--- INSTRUCTIONS FOR THE TASK ---
From the entries below, retype only the lines from the one with "Astra Zeneca dividend £826.10. Noted." through the one with "NS&I change of interest rates. Noted.", exactly as written.

--- RECORD SET ---
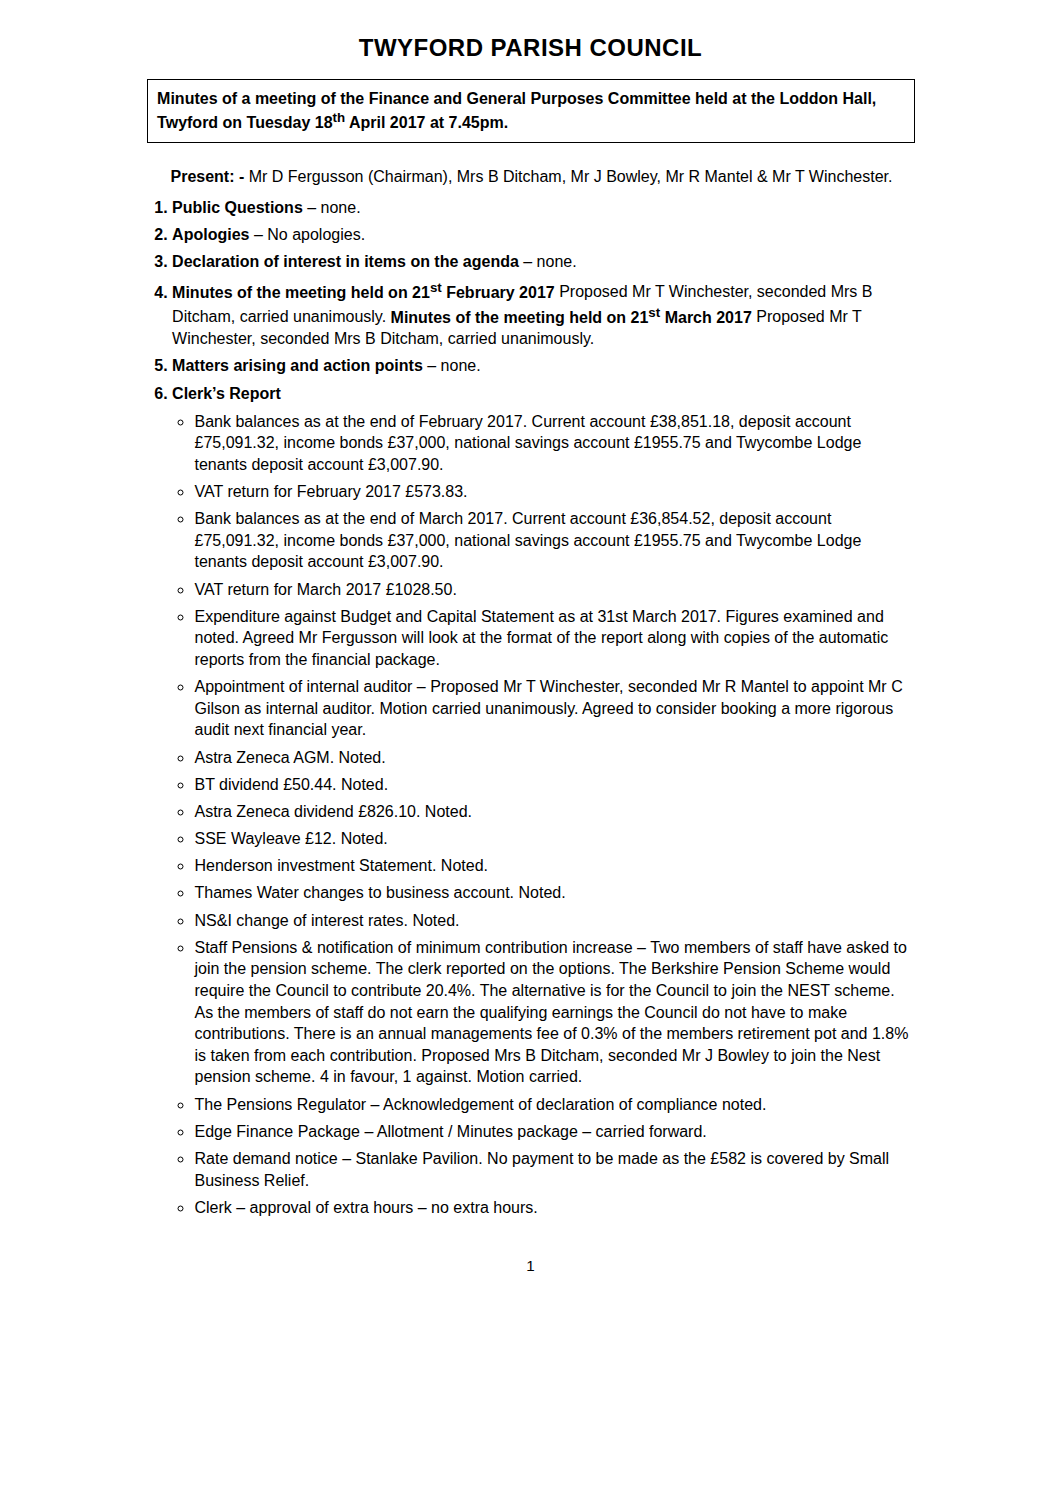TWYFORD PARISH COUNCIL
Minutes of a meeting of the Finance and General Purposes Committee held at the Loddon Hall, Twyford on Tuesday 18th April 2017 at 7.45pm.
Present: - Mr D Fergusson (Chairman), Mrs B Ditcham, Mr J Bowley, Mr R Mantel & Mr T Winchester.
Public Questions – none.
Apologies – No apologies.
Declaration of interest in items on the agenda – none.
Minutes of the meeting held on 21st February 2017 Proposed Mr T Winchester, seconded Mrs B Ditcham, carried unanimously. Minutes of the meeting held on 21st March 2017 Proposed Mr T Winchester, seconded Mrs B Ditcham, carried unanimously.
Matters arising and action points – none.
Clerk’s Report
Bank balances as at the end of February 2017. Current account £38,851.18, deposit account £75,091.32, income bonds £37,000, national savings account £1955.75 and Twycombe Lodge tenants deposit account £3,007.90.
VAT return for February 2017 £573.83.
Bank balances as at the end of March 2017. Current account £36,854.52, deposit account £75,091.32, income bonds £37,000, national savings account £1955.75 and Twycombe Lodge tenants deposit account £3,007.90.
VAT return for March 2017 £1028.50.
Expenditure against Budget and Capital Statement as at 31st March 2017. Figures examined and noted. Agreed Mr Fergusson will look at the format of the report along with copies of the automatic reports from the financial package.
Appointment of internal auditor – Proposed Mr T Winchester, seconded Mr R Mantel to appoint Mr C Gilson as internal auditor. Motion carried unanimously. Agreed to consider booking a more rigorous audit next financial year.
Astra Zeneca AGM. Noted.
BT dividend £50.44. Noted.
Astra Zeneca dividend £826.10. Noted.
SSE Wayleave £12. Noted.
Henderson investment Statement. Noted.
Thames Water changes to business account. Noted.
NS&I change of interest rates. Noted.
Staff Pensions & notification of minimum contribution increase – Two members of staff have asked to join the pension scheme. The clerk reported on the options. The Berkshire Pension Scheme would require the Council to contribute 20.4%. The alternative is for the Council to join the NEST scheme. As the members of staff do not earn the qualifying earnings the Council do not have to make contributions. There is an annual managements fee of 0.3% of the members retirement pot and 1.8% is taken from each contribution. Proposed Mrs B Ditcham, seconded Mr J Bowley to join the Nest pension scheme. 4 in favour, 1 against. Motion carried.
The Pensions Regulator – Acknowledgement of declaration of compliance noted.
Edge Finance Package – Allotment / Minutes package – carried forward.
Rate demand notice – Stanlake Pavilion. No payment to be made as the £582 is covered by Small Business Relief.
Clerk – approval of extra hours – no extra hours.
1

--- SOLVED EXERCISE ---
Astra Zeneca dividend £826.10. Noted.
SSE Wayleave £12. Noted.
Henderson investment Statement. Noted.
Thames Water changes to business account. Noted.
NS&I change of interest rates. Noted.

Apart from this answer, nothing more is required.